# Cherry burl grunt



## steve bellinger (Dec 14, 2014)

Don't compare to most folks calls, but thought the wood made up for the inexperience. A man down the road gave me this cherry burl a bit ago. posted the pics in a different thread. Well as I wanted to make him a call before Christmas out of this green wood. I nuked it every day for 2 weeks or so. Then I brought it in the house, and let it sit, for a bit longer. It cracked up a bit in the microwave, as cherry has a tendency to do. Well I just keep pouring in thin CA glue till it woun't hold any more. So this is what he gets today. Hope he likes it, and he said he found a really big burl, but not sure he's willing to give that one up.

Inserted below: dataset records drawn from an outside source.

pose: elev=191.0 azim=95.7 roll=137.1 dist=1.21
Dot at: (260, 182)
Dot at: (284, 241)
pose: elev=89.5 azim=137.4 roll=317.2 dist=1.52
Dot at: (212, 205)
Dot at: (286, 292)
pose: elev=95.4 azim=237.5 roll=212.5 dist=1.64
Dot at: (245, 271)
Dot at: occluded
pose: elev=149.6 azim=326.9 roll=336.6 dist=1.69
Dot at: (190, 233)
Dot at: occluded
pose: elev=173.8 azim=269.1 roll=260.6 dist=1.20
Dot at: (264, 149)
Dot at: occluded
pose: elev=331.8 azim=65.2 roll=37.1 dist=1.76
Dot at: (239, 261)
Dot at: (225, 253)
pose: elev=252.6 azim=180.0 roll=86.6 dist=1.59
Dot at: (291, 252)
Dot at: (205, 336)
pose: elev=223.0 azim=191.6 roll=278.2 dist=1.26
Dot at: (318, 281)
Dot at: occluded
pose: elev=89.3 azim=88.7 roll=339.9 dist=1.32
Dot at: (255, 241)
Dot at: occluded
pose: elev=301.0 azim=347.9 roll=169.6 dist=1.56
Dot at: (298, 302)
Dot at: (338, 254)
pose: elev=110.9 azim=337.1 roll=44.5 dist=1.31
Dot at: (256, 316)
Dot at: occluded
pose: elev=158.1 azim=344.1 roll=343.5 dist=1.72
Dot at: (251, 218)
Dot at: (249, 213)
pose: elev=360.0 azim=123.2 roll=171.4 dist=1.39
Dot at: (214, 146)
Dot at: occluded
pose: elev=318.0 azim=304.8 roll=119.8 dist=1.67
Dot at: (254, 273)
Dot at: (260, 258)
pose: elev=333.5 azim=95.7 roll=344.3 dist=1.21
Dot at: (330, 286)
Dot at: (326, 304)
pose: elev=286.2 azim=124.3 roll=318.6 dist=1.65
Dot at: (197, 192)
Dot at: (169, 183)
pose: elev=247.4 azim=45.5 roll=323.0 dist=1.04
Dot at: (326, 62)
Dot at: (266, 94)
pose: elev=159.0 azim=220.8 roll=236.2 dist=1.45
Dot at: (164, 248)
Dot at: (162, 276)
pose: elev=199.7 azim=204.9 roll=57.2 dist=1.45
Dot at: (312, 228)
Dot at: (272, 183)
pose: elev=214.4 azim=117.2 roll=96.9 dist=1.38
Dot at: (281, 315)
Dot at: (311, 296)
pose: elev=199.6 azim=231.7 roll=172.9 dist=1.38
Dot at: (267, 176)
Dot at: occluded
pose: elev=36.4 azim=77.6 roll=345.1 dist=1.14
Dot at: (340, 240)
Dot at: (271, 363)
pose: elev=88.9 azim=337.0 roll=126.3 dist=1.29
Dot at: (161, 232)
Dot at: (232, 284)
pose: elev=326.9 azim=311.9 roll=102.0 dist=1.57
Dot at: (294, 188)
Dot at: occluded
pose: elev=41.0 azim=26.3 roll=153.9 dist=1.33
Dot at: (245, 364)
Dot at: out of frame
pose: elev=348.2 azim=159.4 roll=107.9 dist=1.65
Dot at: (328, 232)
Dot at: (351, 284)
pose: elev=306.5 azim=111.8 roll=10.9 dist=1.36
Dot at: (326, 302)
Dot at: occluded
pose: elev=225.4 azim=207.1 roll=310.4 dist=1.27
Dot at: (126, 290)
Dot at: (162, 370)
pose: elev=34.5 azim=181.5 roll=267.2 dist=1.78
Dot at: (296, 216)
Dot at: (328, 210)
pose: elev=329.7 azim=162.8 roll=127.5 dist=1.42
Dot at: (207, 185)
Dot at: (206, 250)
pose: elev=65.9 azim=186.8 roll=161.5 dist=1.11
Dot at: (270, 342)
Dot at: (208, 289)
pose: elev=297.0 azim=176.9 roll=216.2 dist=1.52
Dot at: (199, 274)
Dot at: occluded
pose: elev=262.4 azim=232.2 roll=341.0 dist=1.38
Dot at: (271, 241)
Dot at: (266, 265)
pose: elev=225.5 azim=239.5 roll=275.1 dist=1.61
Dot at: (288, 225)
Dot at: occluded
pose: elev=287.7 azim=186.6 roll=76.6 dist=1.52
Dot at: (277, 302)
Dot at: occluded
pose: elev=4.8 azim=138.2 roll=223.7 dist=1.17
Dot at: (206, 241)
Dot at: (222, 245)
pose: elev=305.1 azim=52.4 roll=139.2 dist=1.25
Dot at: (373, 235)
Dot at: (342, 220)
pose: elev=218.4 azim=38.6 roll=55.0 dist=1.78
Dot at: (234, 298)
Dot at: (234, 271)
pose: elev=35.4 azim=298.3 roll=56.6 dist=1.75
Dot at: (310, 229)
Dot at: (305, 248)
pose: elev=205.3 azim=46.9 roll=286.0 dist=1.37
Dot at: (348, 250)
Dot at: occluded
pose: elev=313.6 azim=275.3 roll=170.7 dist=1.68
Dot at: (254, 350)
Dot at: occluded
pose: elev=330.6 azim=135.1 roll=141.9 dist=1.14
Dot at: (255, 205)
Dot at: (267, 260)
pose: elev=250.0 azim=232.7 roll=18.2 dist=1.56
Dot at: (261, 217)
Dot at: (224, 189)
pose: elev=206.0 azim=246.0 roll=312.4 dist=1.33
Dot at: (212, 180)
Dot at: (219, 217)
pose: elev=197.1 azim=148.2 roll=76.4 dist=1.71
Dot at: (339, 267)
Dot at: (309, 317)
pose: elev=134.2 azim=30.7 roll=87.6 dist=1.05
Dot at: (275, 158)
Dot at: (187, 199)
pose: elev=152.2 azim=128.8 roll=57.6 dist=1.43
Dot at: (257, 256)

Reactions: Like 1 | Thank You! 1 | EyeCandy! 8 | Way Cool 3


----------



## gman2431 (Dec 14, 2014)

Beautiful contrast. I love it. Now if only all my cherry was dry...

Reactions: Thank You! 1 | Agree 1


----------



## michael dee (Dec 14, 2014)

Great looking grunter

Reactions: Thank You! 1


----------



## manbuckwal (Dec 14, 2014)

Great coloring in that !

Reactions: Thank You! 1


----------



## SENC (Dec 14, 2014)

Wow, thatt is gorgeous, Steve!

Reactions: Thank You! 1


----------



## Tony (Dec 14, 2014)

Steve, that is cool! The coloring on that wood is something else!

Reactions: Thank You! 1


----------



## eaglea1 (Dec 14, 2014)

Steve, you knocked it out of the ballpark on this one! Very sweet lookin call, great job.

Reactions: Thank You! 1


----------



## Mike1950 (Dec 14, 2014)

Nice call, I love cherry burl!!

Reactions: Thank You! 1


----------



## Bigdrowdy1 (Dec 14, 2014)

Cool coloring from cherry to the yellow and the way the color transitions. Nice looking call for sure.

Reactions: Thank You! 1


----------



## justallan (Dec 17, 2014)

Great looking call, Steve.

Reactions: Thank You! 1


----------



## TimR (Dec 17, 2014)

Nice Steve, really nice.

Reactions: Thank You! 1


----------



## axelsmith1 (Dec 18, 2014)

That is a cool piece with nice shape! Good work!

Reactions: Thank You! 1


----------



## steve bellinger (Dec 19, 2014)

Well as he love this, he offered me another, cherry burl. Also said he has a walnut burl I can have. Will have to show me where they are on his property, as he owns a little over a hundred acres. Said we will get together over the holidays and get them cut.


----------



## Tony (Dec 21, 2014)

Way cool Steve! Sounds like your good work payed off in spades! TA

Reactions: Agree 1


----------